**Directions:** Locate the line that contains "Un universo que sigue expandiéndose" in the entries below, then repeat it and every following line through the line that contains "EJEMPLARES)", exactly, and no others.

**Records for this task:**
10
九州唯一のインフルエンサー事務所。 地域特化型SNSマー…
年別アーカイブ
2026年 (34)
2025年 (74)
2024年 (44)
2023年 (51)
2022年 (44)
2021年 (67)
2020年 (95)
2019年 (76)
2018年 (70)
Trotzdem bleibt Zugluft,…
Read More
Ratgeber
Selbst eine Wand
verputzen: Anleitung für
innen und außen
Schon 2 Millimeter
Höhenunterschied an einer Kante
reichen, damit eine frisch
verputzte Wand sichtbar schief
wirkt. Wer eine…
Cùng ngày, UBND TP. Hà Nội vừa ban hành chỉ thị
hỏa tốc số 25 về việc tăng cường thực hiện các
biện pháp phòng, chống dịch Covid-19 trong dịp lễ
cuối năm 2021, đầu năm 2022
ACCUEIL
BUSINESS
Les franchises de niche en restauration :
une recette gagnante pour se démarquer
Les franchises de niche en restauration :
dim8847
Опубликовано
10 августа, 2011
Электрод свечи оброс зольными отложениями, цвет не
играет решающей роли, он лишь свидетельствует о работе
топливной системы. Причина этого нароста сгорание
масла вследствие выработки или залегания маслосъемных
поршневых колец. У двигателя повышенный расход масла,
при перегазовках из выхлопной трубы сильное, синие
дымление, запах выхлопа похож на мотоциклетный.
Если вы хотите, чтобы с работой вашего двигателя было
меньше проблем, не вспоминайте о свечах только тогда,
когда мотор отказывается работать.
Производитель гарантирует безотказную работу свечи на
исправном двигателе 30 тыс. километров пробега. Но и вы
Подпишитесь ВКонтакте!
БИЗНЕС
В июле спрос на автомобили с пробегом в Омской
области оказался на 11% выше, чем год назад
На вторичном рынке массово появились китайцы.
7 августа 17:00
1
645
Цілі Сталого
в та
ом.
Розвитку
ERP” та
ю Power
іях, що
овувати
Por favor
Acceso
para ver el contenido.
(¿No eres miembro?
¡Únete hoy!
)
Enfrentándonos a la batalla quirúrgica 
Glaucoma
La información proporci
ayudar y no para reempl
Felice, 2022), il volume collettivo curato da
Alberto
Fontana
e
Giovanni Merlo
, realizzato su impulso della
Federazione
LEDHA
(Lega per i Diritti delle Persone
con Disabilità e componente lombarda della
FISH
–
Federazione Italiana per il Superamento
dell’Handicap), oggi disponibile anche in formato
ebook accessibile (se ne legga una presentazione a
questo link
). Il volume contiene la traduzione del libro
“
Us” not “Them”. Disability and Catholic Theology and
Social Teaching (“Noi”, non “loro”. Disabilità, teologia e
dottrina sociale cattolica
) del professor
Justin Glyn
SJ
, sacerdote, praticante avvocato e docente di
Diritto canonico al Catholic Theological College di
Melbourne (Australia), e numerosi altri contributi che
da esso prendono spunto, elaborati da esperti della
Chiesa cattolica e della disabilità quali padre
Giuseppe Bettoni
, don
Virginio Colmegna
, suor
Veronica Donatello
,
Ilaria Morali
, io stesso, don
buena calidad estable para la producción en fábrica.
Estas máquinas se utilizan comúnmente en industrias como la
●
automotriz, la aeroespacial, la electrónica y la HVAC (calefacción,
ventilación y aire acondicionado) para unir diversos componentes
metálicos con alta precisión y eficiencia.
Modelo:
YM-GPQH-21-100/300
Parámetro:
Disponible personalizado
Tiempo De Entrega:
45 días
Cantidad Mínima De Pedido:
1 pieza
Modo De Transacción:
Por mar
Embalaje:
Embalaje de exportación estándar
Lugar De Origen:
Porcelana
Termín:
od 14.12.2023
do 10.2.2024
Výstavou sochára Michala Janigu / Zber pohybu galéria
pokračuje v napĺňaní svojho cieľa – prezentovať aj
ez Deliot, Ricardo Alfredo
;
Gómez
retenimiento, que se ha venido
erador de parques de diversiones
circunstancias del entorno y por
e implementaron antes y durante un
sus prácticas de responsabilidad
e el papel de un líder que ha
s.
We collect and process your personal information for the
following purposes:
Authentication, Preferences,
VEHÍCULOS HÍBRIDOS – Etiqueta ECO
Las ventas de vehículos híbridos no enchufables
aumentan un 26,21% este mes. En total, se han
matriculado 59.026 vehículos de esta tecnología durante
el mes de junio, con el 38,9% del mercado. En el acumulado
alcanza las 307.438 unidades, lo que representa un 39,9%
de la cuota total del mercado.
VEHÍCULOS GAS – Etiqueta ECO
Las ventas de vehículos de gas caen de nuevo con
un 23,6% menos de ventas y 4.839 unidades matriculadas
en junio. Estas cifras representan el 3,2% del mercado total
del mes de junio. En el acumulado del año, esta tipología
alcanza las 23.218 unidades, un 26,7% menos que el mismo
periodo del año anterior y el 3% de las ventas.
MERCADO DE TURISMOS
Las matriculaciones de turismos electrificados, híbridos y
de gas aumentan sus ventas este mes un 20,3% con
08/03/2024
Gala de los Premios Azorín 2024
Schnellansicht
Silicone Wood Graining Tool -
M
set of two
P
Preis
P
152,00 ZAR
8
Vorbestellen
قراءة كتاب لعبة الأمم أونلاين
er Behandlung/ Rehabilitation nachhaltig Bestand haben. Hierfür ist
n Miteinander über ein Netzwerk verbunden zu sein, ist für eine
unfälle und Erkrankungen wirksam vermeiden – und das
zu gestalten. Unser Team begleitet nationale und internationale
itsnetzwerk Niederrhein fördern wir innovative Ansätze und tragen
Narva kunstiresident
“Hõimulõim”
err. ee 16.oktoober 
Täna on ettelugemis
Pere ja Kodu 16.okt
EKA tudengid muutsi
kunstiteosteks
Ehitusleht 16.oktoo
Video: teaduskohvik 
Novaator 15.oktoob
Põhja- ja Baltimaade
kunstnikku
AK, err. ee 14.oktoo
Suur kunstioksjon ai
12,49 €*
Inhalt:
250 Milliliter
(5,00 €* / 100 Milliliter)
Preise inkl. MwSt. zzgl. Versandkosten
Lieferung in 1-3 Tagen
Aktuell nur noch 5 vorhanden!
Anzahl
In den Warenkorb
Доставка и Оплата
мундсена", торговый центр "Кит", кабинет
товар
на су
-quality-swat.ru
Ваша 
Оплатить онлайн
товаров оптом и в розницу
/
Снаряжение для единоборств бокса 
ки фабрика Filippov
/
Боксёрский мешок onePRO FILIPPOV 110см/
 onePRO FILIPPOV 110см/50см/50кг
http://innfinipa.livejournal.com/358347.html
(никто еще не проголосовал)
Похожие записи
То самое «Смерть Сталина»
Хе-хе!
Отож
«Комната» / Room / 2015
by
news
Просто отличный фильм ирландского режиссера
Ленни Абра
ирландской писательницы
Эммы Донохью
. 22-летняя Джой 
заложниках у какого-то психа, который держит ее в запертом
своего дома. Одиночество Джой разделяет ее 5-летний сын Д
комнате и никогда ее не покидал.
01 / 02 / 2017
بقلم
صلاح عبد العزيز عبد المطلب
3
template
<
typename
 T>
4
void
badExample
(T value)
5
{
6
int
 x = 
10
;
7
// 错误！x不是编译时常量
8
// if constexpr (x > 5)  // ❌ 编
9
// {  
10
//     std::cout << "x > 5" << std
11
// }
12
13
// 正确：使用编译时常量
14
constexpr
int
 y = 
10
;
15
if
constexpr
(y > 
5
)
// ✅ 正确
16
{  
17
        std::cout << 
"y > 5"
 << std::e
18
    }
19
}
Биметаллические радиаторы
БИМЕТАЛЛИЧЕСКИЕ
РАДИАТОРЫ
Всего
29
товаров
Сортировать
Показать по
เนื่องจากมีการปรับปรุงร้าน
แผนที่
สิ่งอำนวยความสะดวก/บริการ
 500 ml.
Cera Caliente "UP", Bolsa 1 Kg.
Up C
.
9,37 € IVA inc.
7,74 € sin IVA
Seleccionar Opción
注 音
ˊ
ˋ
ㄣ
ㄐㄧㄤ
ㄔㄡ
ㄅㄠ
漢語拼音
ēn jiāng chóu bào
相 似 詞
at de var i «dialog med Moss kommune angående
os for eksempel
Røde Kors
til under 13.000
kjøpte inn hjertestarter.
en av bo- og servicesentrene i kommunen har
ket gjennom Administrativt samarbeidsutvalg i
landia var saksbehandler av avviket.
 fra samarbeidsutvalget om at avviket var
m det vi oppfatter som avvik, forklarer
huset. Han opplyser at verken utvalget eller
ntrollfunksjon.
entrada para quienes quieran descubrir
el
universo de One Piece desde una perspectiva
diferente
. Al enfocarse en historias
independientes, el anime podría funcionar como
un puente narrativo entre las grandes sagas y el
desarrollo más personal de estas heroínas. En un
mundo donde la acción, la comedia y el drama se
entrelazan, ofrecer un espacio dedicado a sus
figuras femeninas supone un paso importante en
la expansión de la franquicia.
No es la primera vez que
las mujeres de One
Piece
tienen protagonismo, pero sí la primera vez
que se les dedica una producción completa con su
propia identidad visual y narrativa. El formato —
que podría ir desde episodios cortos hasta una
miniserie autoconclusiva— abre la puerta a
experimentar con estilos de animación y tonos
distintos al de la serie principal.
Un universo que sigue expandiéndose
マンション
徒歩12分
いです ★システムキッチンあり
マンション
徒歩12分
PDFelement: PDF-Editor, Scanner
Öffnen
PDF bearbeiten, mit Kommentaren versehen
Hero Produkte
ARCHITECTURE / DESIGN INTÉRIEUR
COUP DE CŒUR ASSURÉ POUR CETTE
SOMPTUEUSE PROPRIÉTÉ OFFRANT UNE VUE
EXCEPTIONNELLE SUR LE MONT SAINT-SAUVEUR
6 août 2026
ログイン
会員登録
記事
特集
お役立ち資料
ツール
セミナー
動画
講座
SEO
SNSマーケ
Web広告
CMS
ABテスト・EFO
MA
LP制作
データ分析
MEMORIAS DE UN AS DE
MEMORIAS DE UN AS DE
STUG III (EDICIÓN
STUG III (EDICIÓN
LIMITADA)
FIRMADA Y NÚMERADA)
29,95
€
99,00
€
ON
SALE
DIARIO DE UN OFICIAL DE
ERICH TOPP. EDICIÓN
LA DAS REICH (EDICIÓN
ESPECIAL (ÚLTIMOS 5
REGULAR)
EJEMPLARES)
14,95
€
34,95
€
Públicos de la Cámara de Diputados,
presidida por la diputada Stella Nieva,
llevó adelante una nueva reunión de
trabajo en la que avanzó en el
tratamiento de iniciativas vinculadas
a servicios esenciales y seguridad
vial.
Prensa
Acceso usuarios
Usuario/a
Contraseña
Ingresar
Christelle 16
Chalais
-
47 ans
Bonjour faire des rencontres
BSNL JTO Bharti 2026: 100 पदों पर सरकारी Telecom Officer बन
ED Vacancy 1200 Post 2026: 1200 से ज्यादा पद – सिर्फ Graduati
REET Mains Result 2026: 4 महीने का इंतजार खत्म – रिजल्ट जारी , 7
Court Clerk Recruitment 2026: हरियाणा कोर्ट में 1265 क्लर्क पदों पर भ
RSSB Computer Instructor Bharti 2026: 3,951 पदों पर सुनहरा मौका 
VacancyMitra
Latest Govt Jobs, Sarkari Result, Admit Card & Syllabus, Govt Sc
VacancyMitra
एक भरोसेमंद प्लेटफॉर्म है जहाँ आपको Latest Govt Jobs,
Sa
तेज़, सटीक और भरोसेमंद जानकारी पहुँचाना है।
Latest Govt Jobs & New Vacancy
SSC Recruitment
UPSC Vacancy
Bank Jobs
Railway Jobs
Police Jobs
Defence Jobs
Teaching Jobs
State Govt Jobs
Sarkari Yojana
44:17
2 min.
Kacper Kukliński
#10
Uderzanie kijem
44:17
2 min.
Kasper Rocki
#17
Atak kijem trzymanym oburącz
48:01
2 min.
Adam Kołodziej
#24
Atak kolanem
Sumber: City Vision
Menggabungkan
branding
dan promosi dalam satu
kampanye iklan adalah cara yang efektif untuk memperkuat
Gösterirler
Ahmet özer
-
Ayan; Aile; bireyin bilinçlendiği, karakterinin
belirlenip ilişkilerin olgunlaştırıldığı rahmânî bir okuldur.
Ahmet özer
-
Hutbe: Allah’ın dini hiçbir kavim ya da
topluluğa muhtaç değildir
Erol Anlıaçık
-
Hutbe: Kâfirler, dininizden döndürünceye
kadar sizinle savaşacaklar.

**Written solution:**
Un universo que sigue expandiéndose
マンション
徒歩12分
いです ★システムキッチンあり
マンション
徒歩12分
PDFelement: PDF-Editor, Scanner
Öffnen
PDF bearbeiten, mit Kommentaren versehen
Hero Produkte
ARCHITECTURE / DESIGN INTÉRIEUR
COUP DE CŒUR ASSURÉ POUR CETTE
SOMPTUEUSE PROPRIÉTÉ OFFRANT UNE VUE
EXCEPTIONNELLE SUR LE MONT SAINT-SAUVEUR
6 août 2026
ログイン
会員登録
記事
特集
お役立ち資料
ツール
セミナー
動画
講座
SEO
SNSマーケ
Web広告
CMS
ABテスト・EFO
MA
LP制作
データ分析
MEMORIAS DE UN AS DE
MEMORIAS DE UN AS DE
STUG III (EDICIÓN
STUG III (EDICIÓN
LIMITADA)
FIRMADA Y NÚMERADA)
29,95
€
99,00
€
ON
SALE
DIARIO DE UN OFICIAL DE
ERICH TOPP. EDICIÓN
LA DAS REICH (EDICIÓN
ESPECIAL (ÚLTIMOS 5
REGULAR)
EJEMPLARES)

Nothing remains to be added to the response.